Open benthestatistician opened 2 weeks ago

benthestatistician commented 2 weeks ago

cov_adj() has a warning for the circumstance that the user gives a covariance model involving the treatment variable, but as recorded in the Design it's not the sort of treatment variable that the function is equipped to partial out. E.g.,

Warning message: In propertee::cov_adj(cmod, design = des, newdata = as.data.frame(Q_df), : The treatment variable is in the covariance adjustment model, and is neither logical or numeric; for now, partial residuals only implemented for logical or numeric treatments

Problem is, the trigger conditions for this warning don't currently include a check for whether this variable actually contributes to the covariance model; see cov_adj.R#L64-79. I hit it in a case with a covariance model without the treatment variable, and was quite confused.

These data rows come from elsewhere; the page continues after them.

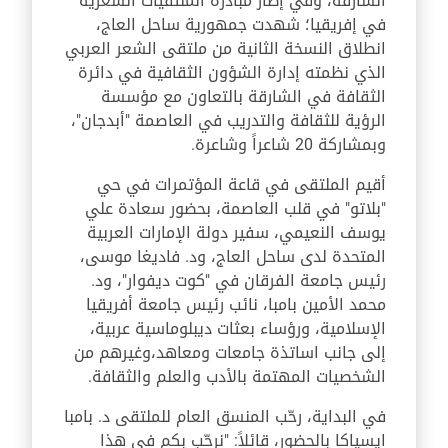
الشارقة، وفي إطار مبادرة الملتقيات الشعرية
في إفريقيا؛ شهدت جمهورية ساحل العاج،
انطلاق النسخة الثانية من ملتقى الشعر العربي
الذي نظمته إدارة الشؤون الثقافية في دائرة
الثقافة في الشارقة بالتعاون مع مؤسسة
الرؤية للثقافة والتدريب في العاصمة "أبدجان"،
وبمشاركة 20 شاعراً وشاعرة.
أقيم الملتقى في قاعة المؤتمرات في حي
"بلاتو" في قلب العاصمة، بحضور سعادة علي
يوسف النعيمي، سفير دولة الإمارات العربية
المتحدة لدى ساحل العاج، ود. فاديغا موسى،
رئيس جامعة الفرقان في "كوت ديفوار"، ود.
محمد الأمين بامبا، نائب رئيس جامعة أفريقيا
الإسلامية، ورؤساء بعثات ديبلوماسية عربية،
إلى جانب اساتذة جامعات ومعاهد،وغيرهم من
الشخصيات المهتمة بالأدب والعلم والثقافة.
في البداية، رحّب المنسق العام للملتقى د. بامبا
ايسياكا بالحضور، قائلاً: "نرحّب بكم في هذا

  1. Let's add such a check. Or perhaps adjust the warning, if adjusting the conditions turns out to be unduly tricky.
  2. From cov_adj()'s perspective, it seems that we prefer that treatments be encoded in Design's as factor rather than character variables. (Of course logicals are better yet, but when there are more than 2 categories, with factors we get to follow the convention of taking factor level 1 to be the control condition, whereas with characters we don't have anything to identify that condition with.) So let's adjust our warning to indicate to the user that for cov_adj()'s purposes it's safer to encode their character treatment variables as factors.
benthestatistician commented 2 weeks ago

Could you take a look, @josherrickson? At your convenience. I've tentatively assigned you. Part 2 relates to #78, and we can discuss it before moving ahead with it, if you think that's appropriate.